→ **PROVIDED MATERIAL**
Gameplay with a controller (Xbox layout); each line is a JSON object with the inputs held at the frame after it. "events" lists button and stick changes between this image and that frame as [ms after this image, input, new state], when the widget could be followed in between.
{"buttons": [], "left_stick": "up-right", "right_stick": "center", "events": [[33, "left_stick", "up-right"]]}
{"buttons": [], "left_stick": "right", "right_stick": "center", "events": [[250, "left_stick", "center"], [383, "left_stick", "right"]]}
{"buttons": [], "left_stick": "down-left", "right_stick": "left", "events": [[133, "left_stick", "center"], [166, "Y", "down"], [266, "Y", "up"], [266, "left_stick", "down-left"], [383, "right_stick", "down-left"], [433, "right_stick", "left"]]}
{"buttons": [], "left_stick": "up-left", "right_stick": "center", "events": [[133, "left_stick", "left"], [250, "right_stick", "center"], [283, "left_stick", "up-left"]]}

→ **EXERCISE DESCRIPTION**
When you reach the end of the data, write every line out again verbatim.

→ **SOLUTION**
Gameplay with a controller (Xbox layout); each line is a JSON object with the inputs held at the frame after it. "events" lists button and stick changes between this image and that frame as [ms after this image, input, new state], when the widget could be followed in between.
{"buttons": [], "left_stick": "up-right", "right_stick": "center", "events": [[33, "left_stick", "up-right"]]}
{"buttons": [], "left_stick": "right", "right_stick": "center", "events": [[250, "left_stick", "center"], [383, "left_stick", "right"]]}
{"buttons": [], "left_stick": "down-left", "right_stick": "left", "events": [[133, "left_stick", "center"], [166, "Y", "down"], [266, "Y", "up"], [266, "left_stick", "down-left"], [383, "right_stick", "down-left"], [433, "right_stick", "left"]]}
{"buttons": [], "left_stick": "up-left", "right_stick": "center", "events": [[133, "left_stick", "left"], [250, "right_stick", "center"], [283, "left_stick", "up-left"]]}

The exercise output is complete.